The pace of genome sequencing promises to continue to accelerate thanks to next-generation sequencing (NGS) technologies that have dramatically reduced the cost of generating large numbers of sequence reads. These new technologies are also in a state of almost continuous change, and predicting the state of the art one year from now, let alone five years from now, can be challenging. With the changing capabilities comes the expansion of the number of strategies for de novo sequencing of plant genomes. At the same time, access to NGS platforms is ever expanding and generation of a genome sequence is no longer solely the domain of the large genome center. Consequently, more scientists are faced with a greater breadth of possible strategies for sequencing their genomes of interest, and very little in the way of tools or data to evaluate the appropriateness of a given strategy. Consequently, this results in either expensive collection of data to evaluate strategies, or more often, the selection of a strategy with very little data to support the choice. This proposal seeks to leverage the existing plant genomes in order to develop a web-based plant genome assembly simulation platform. For a given genome, a range of sequencing strategies will be simulated and the resulting data will be assembled with a number of assembly algorithms. These data will be evaluated with newly developed evaluation metrics that seek to capture the heterogeneity of uses for genome sequences, and place the results in a context that maximizes the value to the user. In addition, the platform's relevance to a larger number of plant species will be improved by introducing the concept of a virtual genome. Prototype tools will be developed that enable the construction of such a virtual genome using key genome characteristics (e.g. size, GC content, nature of repeats) that impact genome assembly. The simulation platform generated will provide the user community with:
- Pre-computed results from common sequencing strategies on a range of plant genomes;
- Customizable cost models to compare the costs of different strategies;
- Standardized datasets to compare existing assemblers, and to benchmark new ones;
- Ability to create artificial genomes through a "recipe" of defined changes to a template genome, and then test sequencing strategies on it; and,
- Ability to use the system to develop and test feasibility of new sequencing (and physical mapping) strategies prior to testing in the lab.

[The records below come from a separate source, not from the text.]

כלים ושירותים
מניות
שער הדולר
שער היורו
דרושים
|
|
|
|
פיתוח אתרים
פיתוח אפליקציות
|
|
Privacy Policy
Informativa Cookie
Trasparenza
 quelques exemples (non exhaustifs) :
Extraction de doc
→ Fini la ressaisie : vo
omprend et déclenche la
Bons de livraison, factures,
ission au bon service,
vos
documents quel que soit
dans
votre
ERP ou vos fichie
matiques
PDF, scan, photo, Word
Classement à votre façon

Broader Impacts: The web platform generated leverages existing investments in plant genomes in order to improve the quality and cost-effectiveness of future plant genome sequences. Although no explicit outreach activities are included in this one-year pilot project, the web platform has the potential to educate visitors about the range of sequencing strategies, and to be a forum in which new strategies can be discussed. A continued reduction in cost, and increase in quality of plant genome sequences will have significant, albeit indirect, impact on some of societies most pressing problems such as food security, climate change, and biofuel development. Resources and tools generated by this project will be made freely available to the public through a web site (www.plantagora.org).